Online Lenders Attempted to Collect 440% to 950% APR Loans that Were Illegal in Many States

Washington, DC – The Consumer Financial Protection Bureau (CFPB) yesterday took action against four tribally affiliated online payday installment lenders for deceiving consumers and collecting debt that was not legally owed in many states because the loans exceeded state interest rate caps or because the lenders were unlicensed. Under the law of those states, the illegal loans were void and could not be collected.

The four online lenders – Golden Valley Lending, Inc., Silver Cloud Financial, Inc., Mountain Summit Financial, Inc., and Majestic Lake Financial, Inc. – made $300 to $1200 long-term payday installment loans with annual percentage rates (APRs) from 440% to 950%. The CFPB charged that the loans violated licensing requirements or interest-rate caps – or both – that made the loans void in whole or in part in at least 17 states: Arizona, Arkansas, Colorado, Connecticut, Illinois, Indiana, Kentucky, Massachusetts, Minnesota, Montana, New Hampshire, New Jersey, New Mexico, New York, North Carolina, Ohio, and South Dakota.
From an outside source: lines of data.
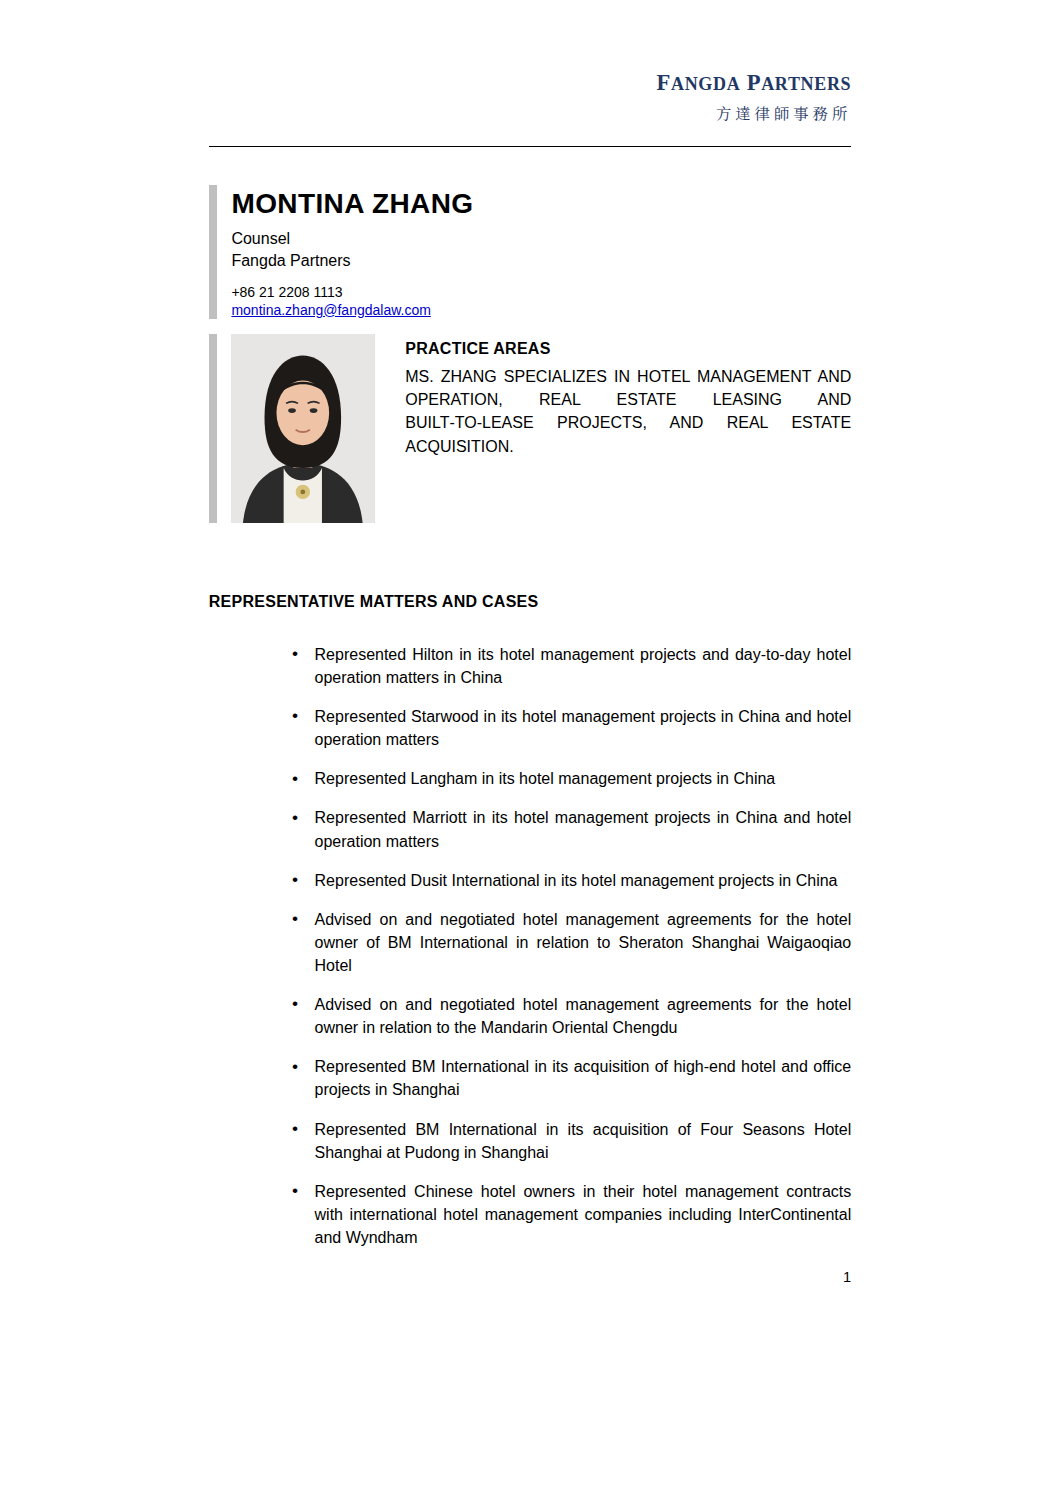FANGDA PARTNERS
方達律師事務所
MONTINA ZHANG
Counsel
Fangda Partners
+86 21 2208 1113
montina.zhang@fangdalaw.com
PRACTICE AREAS
Ms. Zhang specializes in hotel management and operation, real estate leasing and built‑to‑lease projects, and real estate acquisition.
REPRESENTATIVE MATTERS AND CASES
Represented Hilton in its hotel management projects and day-to-day hotel operation matters in China
Represented Starwood in its hotel management projects in China and hotel operation matters
Represented Langham in its hotel management projects in China
Represented Marriott in its hotel management projects in China and hotel operation matters
Represented Dusit International in its hotel management projects in China
Advised on and negotiated hotel management agreements for the hotel owner of BM International in relation to Sheraton Shanghai Waigaoqiao Hotel
Advised on and negotiated hotel management agreements for the hotel owner in relation to the Mandarin Oriental Chengdu
Represented BM International in its acquisition of high-end hotel and office projects in Shanghai
Represented BM International in its acquisition of Four Seasons Hotel Shanghai at Pudong in Shanghai
Represented Chinese hotel owners in their hotel management contracts with international hotel management companies including InterContinental and Wyndham
1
While some of those states permit short-term payday loans, all but New Mexico and Ohio limit the interest rates for long-term loans, according to a report by the National Consumer Law Center, and most of the states (including New Mexico and Ohio) limit interest rates for unlicensed lenders or void loans by unlicensed lenders. (South Dakota voters adopted a 36% interest rate cap after the NCLC report was published and Connecticut and New Hampshire also adjusted their rates.)

“High-cost loans, whether short-term payday loans or long-term payday loans, put people in a cycle of debt. State interest rate caps are a critical consumer protection, and the Consumer Financial Protection Bureau is defending families against predatory lenders,” said Lauren Saunders, associate director of the National Consumer Law Center.

All of the lenders are owned and incorporated by the Habematolel Pomo of Upper Lake Indian Tribe located in Upper Lake, California. The lenders claimed that only tribal law, not state law, applied to the loans. However, in 2014, the Supreme Court made clear that tribes “’going beyond reservation boundaries’ are subject to any generally applicable state law.’” The loans to the borrowers were not made on the California reservation. “Predatory lenders can’t evade state loan protections by hiding behind a tribe,” said Saunders.

The CFPB alleges that the four lenders made electronic withdrawals from consumers’ bank accounts or called or sent letters to consumers demanding payment for debts that consumers were under no legal obligation to pay, violating not only state law but also the federal law against unfair, deceptive and abusive practices. The CFPB is the consumer watchdog that was created in 2010 after the financial crisis to protect American consumers from unscrupulous financial practices.